İzmir’de “milli” bir kütüphane kurma fikri İkinci Meşrutiyet dönemine ve İttihatçılara aittir. Bu da aslında tesadüf değildir. Milliyetçilik fikri ve ulus devlet kurma çabası, beraberinde milli kültür ve tarihe sahip çıkmayı gerektirmektedir. Bunun yolu da yayınlanmış bütün kitapları, nadir eserleri, el yazmalarını ve süreli yayınları sistematik olarak toplamaktan ve kullanıma açmaktan geçmektedir. 

Mevcut kütüphane ve yanındaki sinema binasının (şimdiki Devlet Opera ve Bale Sahnesi) yapımı Birinci Dünya Savaşı’nın güç koşullarında başladı. İzmir’in Yunanlılar tarafından işgali ve işbirlikçi Hürriyet ve İtilaf iktidarı, İttihatçı oldukları gerekçesiyle kütüphane yönetimine el koydu. Bu sırada binanın inşaatı sürmekteydi. 6 Temmuz 1912’de açılan İzmir Milli Kütüphane’nin yeni binası 31 Ekim 1933 tarihinde tamamlanarak resmen açıldı. Kütüphane, Cumhuriyetin 10. Yılında bugünkü binasına kavuşmuş oldu. Kütüphane, İzmir Milli Kütüphane Vakfı tarafından yönetiliyor. İhtiyaçları ve personelinin maaşları, vakfa ait kira gelirleriyle karşılanmaya çalışıyor.

Dün Kemeraltı’nda dolaşırken İzmir Milli Kütüphane’nin yanından geçtim.

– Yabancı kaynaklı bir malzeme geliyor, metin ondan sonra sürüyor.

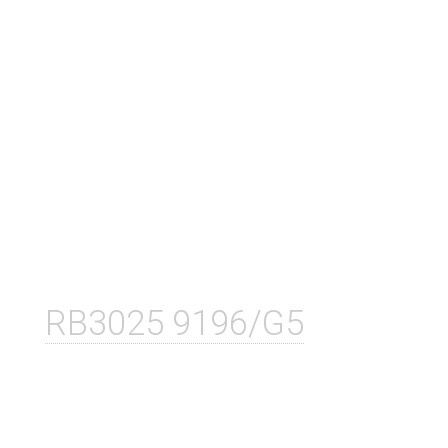
RB3025 9196/G5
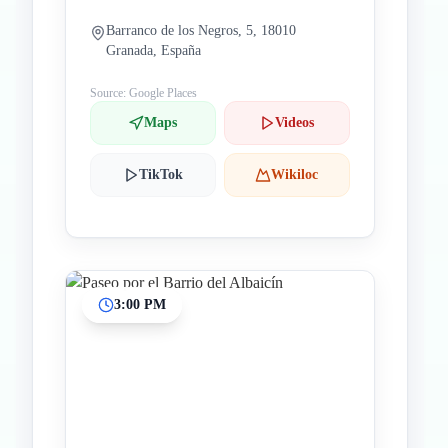
Barranco de los Negros, 5, 18010
Granada, España
Source: Google Places
Maps
Videos
TikTok
Wikiloc
3:00 PM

Etrafı tel örgülerle çevrilmişti yaklaşmayın uyarısıyla birlikte… Kafamı kaldırıp binaya baktım. Etrafında biraz dolaştım. Gerçekten bina dökülüyor. Türkiye’nin üçüncü büyük kütüphanesi… “Milli” adını taşıyan iki kütüphanemizden biri… Ankara Milli Kütüphaneden bile on yıllar önce kurulmuş.

Benim İzmir Milli Kütüphane’nin müdavimi haline gelişimin başlangıç tarihi 1987. Üniversite ikinci sınıfta iken, bir Tarih bölümü öğrencisi olarak kapısından girdim. Ziya Somar’ın “İzmir’in en mutena (seçkin) insan köşesi” dediği mekan… Ben ve birçok arkadaşım akademik kariyerimizi İzmir Milli Kütüphaneye borçluyuz. Olmasaydı, olmazdık. Ona borcumuzu ödemek zorundayız. İzmir Milli Kütüphane böyle kalmamalı…

Mevcut bina yüzbinlerce kitabı kaldıramıyor. Bu nedenle de kütüphanedeki gazeteler, İzmir Büyükşehir Belediyesi’nin Ahmet Piriştina Kent Arşivi (APİKAM) içerisinde tahsis edilen ayrı bir yere taşındı. Bu haliyle kütüphane ikiye bölünmüş durumda. Ancak bu geçici çözüm de sorunu çözmüyor. İzmir gibi Türkiye’nin üçüncü büyük şehri, ülkenin ilk milli kütüphanesinin olduğu yerde, köklü bir çözüme ihtiyaç var. Sayısı hızla artan üniversitelerin olduğu şehirde yeni bir kütüphane binası zorunluluk. Bunu İzmir Büyükşehir Belediyesi ile İzmir Milli Kütüphane Vakfı birlikte çözmeli… Benim önerim Fuar alanı içerisine İzmir’e yakışır bir kütüphane kompleksi yapılması. Pekala ki TÜYAP Kitap Fuarının düzenlediği bölgeye büyük ve çağdaş bina yapılabilir ve İzmir Milli Kütüphanenin kullanımına verilebilir. Konak’taki ana bina müze haline getirilir. Buna devlet de destek sağlasa, bir protokol imzalansa ne güzel olur. Bu yazımın bir çağrı olmasını diliyorum. Yoksa İzmir Milli Kütüphane’nin yıkıntılarının altında hepimiz kalırız, tarihe de hesap veremeyiz.